05.06.2008

...

Dans la chaleur de son appartement, troubles oubliés. Je danse, joyeuse loutrelle. Je mange, gourmande. Je baise, amoureuse chienne.

Et dehors ! Tendresse sous la pluie... Remue ménage au dessus des nuages... Soleil ardent au fond de ses yeux...

Et se perdre de bonheur en bonheur...dans les rayons du supermarché !

Imaginer, ces instants qui nous sont encore cachés, ces voyages que nous n'avons pas encore fait. Sans compter le temps qui s'enfuit...

04.06.2008

Encore !

Prend moi encore. Laisse couler mes vêtements, comme des larmes que je ne retiendrais pas.

Touche moi encore. Que je m'abandonne à tes baisers que je rendrais. Encore

Pénètre moi. Désir violent qui m'arrache de ma torpeur, alors qu'il se fait si tard. 

Ecoute mes cris amoureux.

Mon asile, mon jardin secret... 

11.05.2008

Le saule

    On avait enterré un cadavre sous les racines outrées du grand saule. Le temps passa, les saisons se succédèrent. Des amoureux s'étaient reposés à l'ombre de ses branches,et des oiseaux s'y étaient perchés tandis que le soir tombait, mais nul jamais, n'avait soulagé le gros saule du fardeau resté accroché à ses racines.

    Il lui arrivait de pleurer, pour cet inconnu assassiné, le coeur empli de tristesse, il essayait de caresser la terre de ses longs bras feuillus, de pousser le mort hors de sa tombe, pour que les siens le retrouvent... Mais le corps demeurait, partenaire étrange du vieux saule affligé.

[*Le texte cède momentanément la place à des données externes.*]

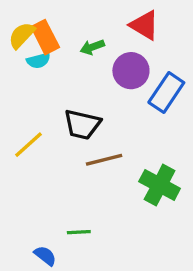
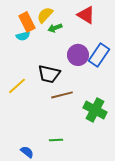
yellow semicircle: (22, 35) -> (45, 15), moved
purple circle: (131, 71) -> (78, 55), moved
green line: (79, 232) -> (56, 140), moved

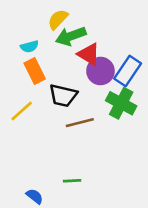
red triangle: (86, 15) -> (89, 54), moved
orange rectangle: (27, 22) -> (35, 71), moved
green arrow: (55, 28) -> (71, 36), size x1.6
green cross: (95, 110) -> (121, 103), moved

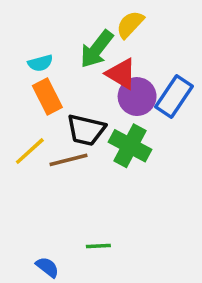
yellow semicircle: (58, 19) -> (130, 24), moved
green arrow: (71, 36) -> (97, 49), turned -32
green cross: (121, 103) -> (130, 146), moved
brown line: (80, 123) -> (68, 160), moved

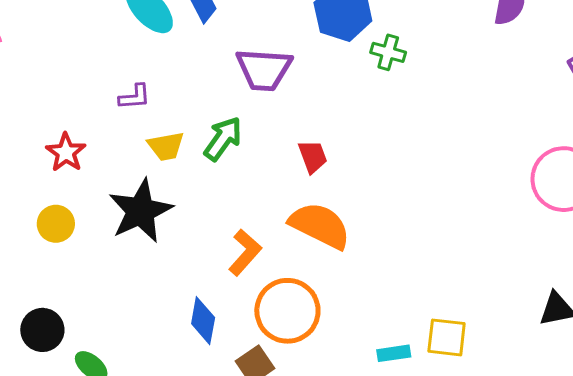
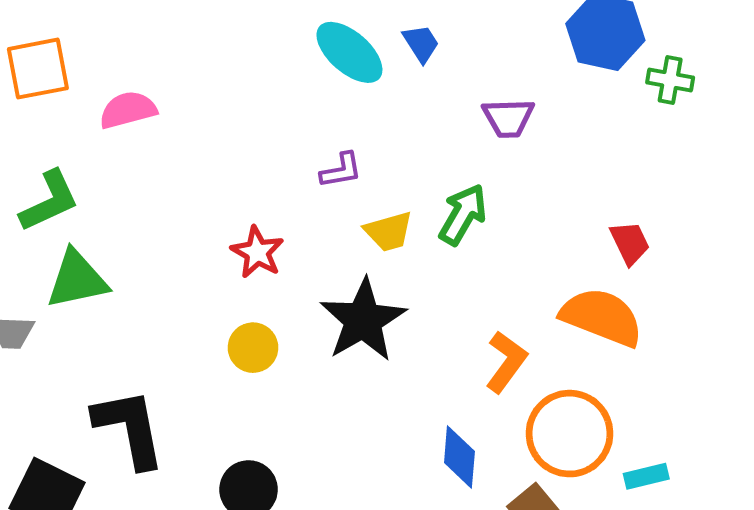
purple trapezoid: (264, 69) -> (508, 118), size x0.7
red trapezoid: (313, 156) -> (630, 243), moved
cyan rectangle: (394, 353) -> (646, 476), moved

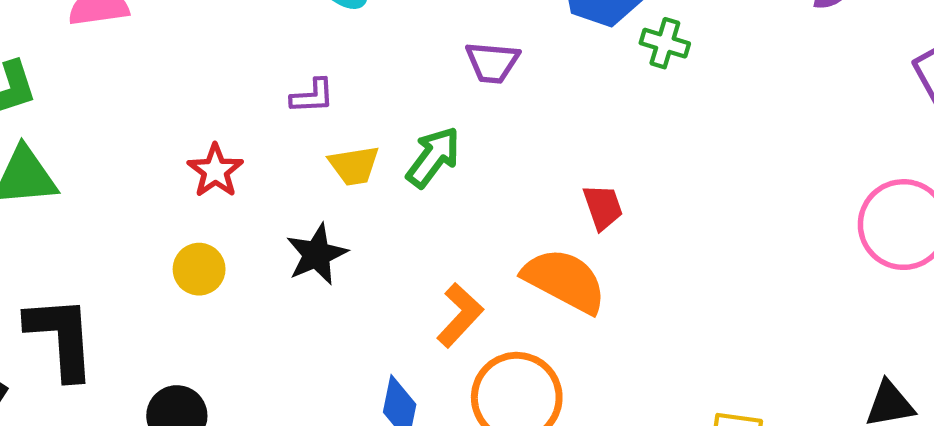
black star: (363, 320) -> (317, 254), size x0.7

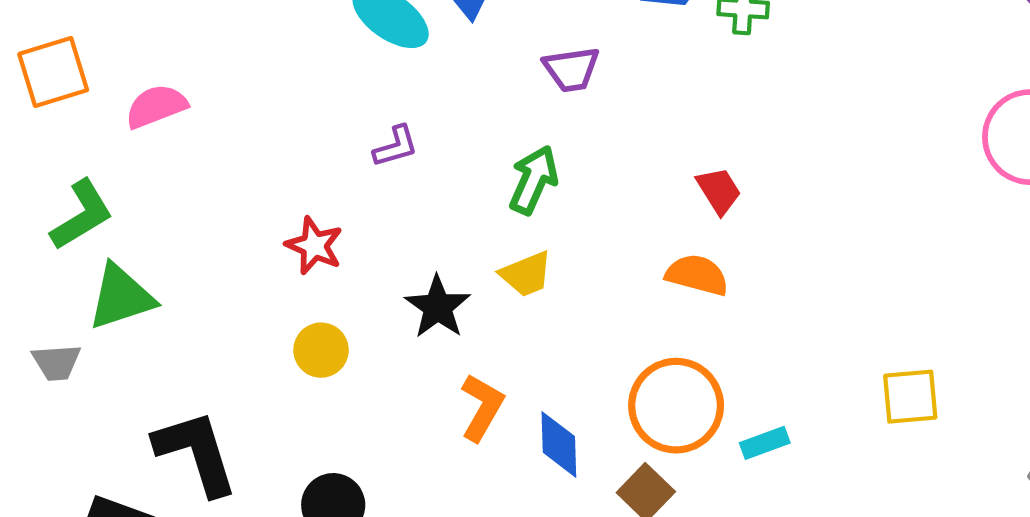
yellow trapezoid: (354, 165) -> (526, 274), moved
orange semicircle: (565, 281) -> (697, 275), size x0.7
orange L-shape: (460, 315) -> (482, 407), moved

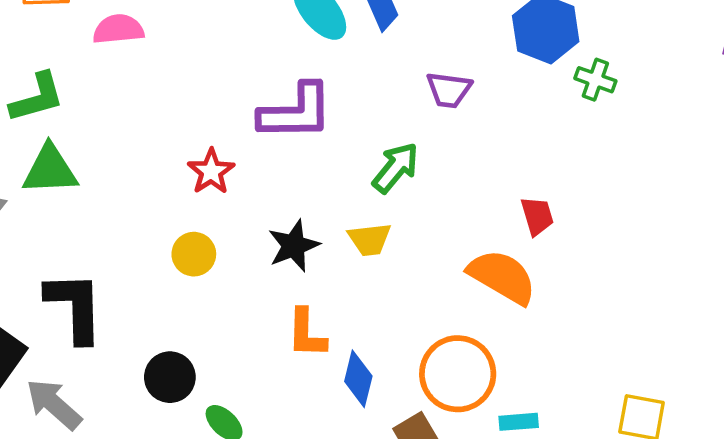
purple L-shape: (396, 146) -> (296, 112), size x2.0
orange semicircle: (697, 275) -> (502, 277), size x1.4
orange L-shape: (482, 407) -> (307, 333), turned 136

    Un jour pourtant, alors que le soleil déclinait, un voyageur fit une halte près du vieil arbre. Il le contempla dans la lumière du soir et sans qu'il ne sache pourquoi, la mélancolie peu à peu le saisit. Ne pouvant se résoudre à quitter cet endroit abandonné, il s'allongea sous les étoiles venues peupler le ciel sombre et muet.

    Cette nuit, des cris emplissaient l'espace de ses rêves d'habitude si paisibles, et lorsqu'il se réveilla soudain, le vent sifflait à travers les branches du saule, la tempête s'était levée. Le promeneur éveillé resta interdit, écoutant la révolte qui grondait. Il écarta les feuilles agitées, passa ses mains douces sur le tronc de l'arbre déchiré et s'agenouillant toucha brusquement du bout des doigts une surface polie sortie de terre. Surpris, ce n'était pas tant l'effroi que la pitié qui s'empara de lui. Longuement alors, il se recueillit pour la paix de l'oublié, jusqu'au petit matin.

    Il dressa un petit autel de fortune au pied du saule apaisé qui à jamais continuerait de veiller sur le défunt enraciné.